В старой пекарне рядом с бочкой для селедок остался единственный листок бумаги, маленький, его не хватает, чтобы завернуть селедку как она есть, во весь рост. Я сгибаю селедку, чтобы она влезла в бумагу, и одновременно получаю сзади оплеуху. За моей спиной стоит отец, босиком, в одной рубахе. Инцидент завершается декларацией перед постелью разбуженной для такого случая матери: «Чтоб я парня больше в лавке не видел! Нечего ему там делать!»
Насколько бедней впечатлениями была бы моя жизнь, возымей отцовская декларация хоть какое-нибудь действие. Но нет, она вдребезги разбилась об утреннюю лень моих родителей. Мы уже знаем, как им трудно вставать по утрам: матери — из-за ее души, ну, а отцу? Он и без того в годы ученья вечно поднимался попервей всех!Зачем, спрашивается, было делаться тогда самостоятельным?

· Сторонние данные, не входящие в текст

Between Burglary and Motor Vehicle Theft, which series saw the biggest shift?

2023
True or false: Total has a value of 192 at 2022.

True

И вот я мало-помалу становлюсь в лавке совершенно необходим: соль — тридцать, сахар — сорок, селедка — десять, уксус — двадцать, керосин — тридцать, маргарин — пятьдесят, мука — двадцать пять — пфеннигов, разумеется. Цены скачут в моей голове рядом с молитвами, книгами Ветхого завета, притчами из хрестоматии: Кто может предсказать, где ждет меня конец— и еще: Ласточка над озером летит…и тому подобное. Кроме того, в моей голове гнездятся во множестве правила карточных игр, таблица умножения, большая и малая, еще сказки, и еще то, что мне известно о домашних животных, о лошадях и как ими править.

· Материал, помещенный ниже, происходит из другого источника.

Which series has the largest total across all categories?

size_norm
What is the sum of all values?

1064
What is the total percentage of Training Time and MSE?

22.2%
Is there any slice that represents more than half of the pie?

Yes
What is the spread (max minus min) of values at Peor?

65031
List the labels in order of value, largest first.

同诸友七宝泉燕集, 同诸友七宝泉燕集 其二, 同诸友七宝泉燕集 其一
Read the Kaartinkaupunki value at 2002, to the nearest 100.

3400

Я сыплю муку в полотняные мешочки покупательниц. Бывают мешочки, которые пахнут солнцем, у них такой свежий аромат, а бывают мешочки с затхлым и неприятным запахом. Мешочки я сравниваю с одеждой их хозяек и вскоре приучаюсь различать, какие из них перед тем, как идти за покупками, просто-напросто повязывают чистый фартук поверх грязной юбки.
— Знаешь и помалкивай, — говорит мать.
Это все сплошь наши покупатели. Я вижу, что вижу, но материна лавка превращает меня в лукавого царедворца: я имею право видеть только то, что не идет в ущерб торговле. И это требование преследует меня всю жизнь. Многие, например, требуют, чтобы я видел лишь то, чего они желают.